* **Exercise prompt**: Extract every line of the material below and reproduce it faithfully.

* **Data**:

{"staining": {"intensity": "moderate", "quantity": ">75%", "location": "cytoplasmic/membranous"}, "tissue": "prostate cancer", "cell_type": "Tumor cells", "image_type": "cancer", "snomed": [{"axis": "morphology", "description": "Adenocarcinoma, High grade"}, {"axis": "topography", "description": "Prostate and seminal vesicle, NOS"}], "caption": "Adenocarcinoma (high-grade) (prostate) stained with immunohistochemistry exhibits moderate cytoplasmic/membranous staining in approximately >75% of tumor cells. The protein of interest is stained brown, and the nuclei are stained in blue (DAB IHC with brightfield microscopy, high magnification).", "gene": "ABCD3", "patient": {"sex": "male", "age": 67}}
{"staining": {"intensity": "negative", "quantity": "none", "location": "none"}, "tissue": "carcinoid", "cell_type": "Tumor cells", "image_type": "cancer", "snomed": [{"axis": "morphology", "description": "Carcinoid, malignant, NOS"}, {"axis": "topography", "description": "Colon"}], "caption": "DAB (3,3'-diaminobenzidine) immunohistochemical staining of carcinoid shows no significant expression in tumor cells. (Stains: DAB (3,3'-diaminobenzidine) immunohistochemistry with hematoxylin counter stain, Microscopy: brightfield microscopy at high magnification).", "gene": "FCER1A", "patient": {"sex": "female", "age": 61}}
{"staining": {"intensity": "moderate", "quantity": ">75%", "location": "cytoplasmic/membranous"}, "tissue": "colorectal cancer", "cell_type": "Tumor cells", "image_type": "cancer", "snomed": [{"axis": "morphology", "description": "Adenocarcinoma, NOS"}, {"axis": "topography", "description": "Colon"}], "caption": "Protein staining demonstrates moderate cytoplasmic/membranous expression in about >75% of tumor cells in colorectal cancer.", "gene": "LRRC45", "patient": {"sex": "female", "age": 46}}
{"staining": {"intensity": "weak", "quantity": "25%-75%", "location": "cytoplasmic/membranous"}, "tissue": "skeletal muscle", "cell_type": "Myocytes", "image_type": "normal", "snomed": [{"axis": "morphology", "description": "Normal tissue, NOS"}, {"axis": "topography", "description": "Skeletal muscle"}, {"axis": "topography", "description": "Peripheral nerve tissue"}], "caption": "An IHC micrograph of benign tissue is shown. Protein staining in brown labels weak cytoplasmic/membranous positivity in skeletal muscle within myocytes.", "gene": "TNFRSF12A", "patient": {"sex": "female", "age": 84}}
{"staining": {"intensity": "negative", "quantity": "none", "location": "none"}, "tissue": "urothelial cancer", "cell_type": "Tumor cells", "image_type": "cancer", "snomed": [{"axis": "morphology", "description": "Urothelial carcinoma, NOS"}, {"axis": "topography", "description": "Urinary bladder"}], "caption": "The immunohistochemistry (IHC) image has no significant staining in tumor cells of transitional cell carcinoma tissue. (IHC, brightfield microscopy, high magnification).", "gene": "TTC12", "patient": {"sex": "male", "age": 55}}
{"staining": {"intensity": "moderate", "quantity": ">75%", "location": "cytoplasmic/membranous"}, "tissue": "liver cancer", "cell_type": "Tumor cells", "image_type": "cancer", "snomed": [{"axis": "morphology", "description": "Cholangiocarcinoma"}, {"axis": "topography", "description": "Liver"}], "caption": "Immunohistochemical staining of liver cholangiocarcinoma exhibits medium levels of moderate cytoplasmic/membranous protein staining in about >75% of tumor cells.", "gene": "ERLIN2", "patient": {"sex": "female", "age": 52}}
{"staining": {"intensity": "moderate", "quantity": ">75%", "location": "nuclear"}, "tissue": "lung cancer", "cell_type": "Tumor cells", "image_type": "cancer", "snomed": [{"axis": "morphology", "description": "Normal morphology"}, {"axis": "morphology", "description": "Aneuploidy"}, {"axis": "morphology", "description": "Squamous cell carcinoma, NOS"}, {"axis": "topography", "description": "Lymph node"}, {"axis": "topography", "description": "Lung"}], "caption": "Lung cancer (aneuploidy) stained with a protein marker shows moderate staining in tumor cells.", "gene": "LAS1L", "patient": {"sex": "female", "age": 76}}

* **Solution**:
{"staining": {"intensity": "moderate", "quantity": ">75%", "location": "cytoplasmic/membranous"}, "tissue": "prostate cancer", "cell_type": "Tumor cells", "image_type": "cancer", "snomed": [{"axis": "morphology", "description": "Adenocarcinoma, High grade"}, {"axis": "topography", "description": "Prostate and seminal vesicle, NOS"}], "caption": "Adenocarcinoma (high-grade) (prostate) stained with immunohistochemistry exhibits moderate cytoplasmic/membranous staining in approximately >75% of tumor cells. The protein of interest is stained brown, and the nuclei are stained in blue (DAB IHC with brightfield microscopy, high magnification).", "gene": "ABCD3", "patient": {"sex": "male", "age": 67}}
{"staining": {"intensity": "negative", "quantity": "none", "location": "none"}, "tissue": "carcinoid", "cell_type": "Tumor cells", "image_type": "cancer", "snomed": [{"axis": "morphology", "description": "Carcinoid, malignant, NOS"}, {"axis": "topography", "description": "Colon"}], "caption": "DAB (3,3'-diaminobenzidine) immunohistochemical staining of carcinoid shows no significant expression in tumor cells. (Stains: DAB (3,3'-diaminobenzidine) immunohistochemistry with hematoxylin counter stain, Microscopy: brightfield microscopy at high magnification).", "gene": "FCER1A", "patient": {"sex": "female", "age": 61}}
{"staining": {"intensity": "moderate", "quantity": ">75%", "location": "cytoplasmic/membranous"}, "tissue": "colorectal cancer", "cell_type": "Tumor cells", "image_type": "cancer", "snomed": [{"axis": "morphology", "description": "Adenocarcinoma, NOS"}, {"axis": "topography", "description": "Colon"}], "caption": "Protein staining demonstrates moderate cytoplasmic/membranous expression in about >75% of tumor cells in colorectal cancer.", "gene": "LRRC45", "patient": {"sex": "female", "age": 46}}
{"staining": {"intensity": "weak", "quantity": "25%-75%", "location": "cytoplasmic/membranous"}, "tissue": "skeletal muscle", "cell_type": "Myocytes", "image_type": "normal", "snomed": [{"axis": "morphology", "description": "Normal tissue, NOS"}, {"axis": "topography", "description": "Skeletal muscle"}, {"axis": "topography", "description": "Peripheral nerve tissue"}], "caption": "An IHC micrograph of benign tissue is shown. Protein staining in brown labels weak cytoplasmic/membranous positivity in skeletal muscle within myocytes.", "gene": "TNFRSF12A", "patient": {"sex": "female", "age": 84}}
{"staining": {"intensity": "negative", "quantity": "none", "location": "none"}, "tissue": "urothelial cancer", "cell_type": "Tumor cells", "image_type": "cancer", "snomed": [{"axis": "morphology", "description": "Urothelial carcinoma, NOS"}, {"axis": "topography", "description": "Urinary bladder"}], "caption": "The immunohistochemistry (IHC) image has no significant staining in tumor cells of transitional cell carcinoma tissue. (IHC, brightfield microscopy, high magnification).", "gene": "TTC12", "patient": {"sex": "male", "age": 55}}
{"staining": {"intensity": "moderate", "quantity": ">75%", "location": "cytoplasmic/membranous"}, "tissue": "liver cancer", "cell_type": "Tumor cells", "image_type": "cancer", "snomed": [{"axis": "morphology", "description": "Cholangiocarcinoma"}, {"axis": "topography", "description": "Liver"}], "caption": "Immunohistochemical staining of liver cholangiocarcinoma exhibits medium levels of moderate cytoplasmic/membranous protein staining in about >75% of tumor cells.", "gene": "ERLIN2", "patient": {"sex": "female", "age": 52}}
{"staining": {"intensity": "moderate", "quantity": ">75%", "location": "nuclear"}, "tissue": "lung cancer", "cell_type": "Tumor cells", "image_type": "cancer", "snomed": [{"axis": "morphology", "description": "Normal morphology"}, {"axis": "morphology", "description": "Aneuploidy"}, {"axis": "morphology", "description": "Squamous cell carcinoma, NOS"}, {"axis": "topography", "description": "Lymph node"}, {"axis": "topography", "description": "Lung"}], "caption": "Lung cancer (aneuploidy) stained with a protein marker shows moderate staining in tumor cells.", "gene": "LAS1L", "patient": {"sex": "female", "age": 76}}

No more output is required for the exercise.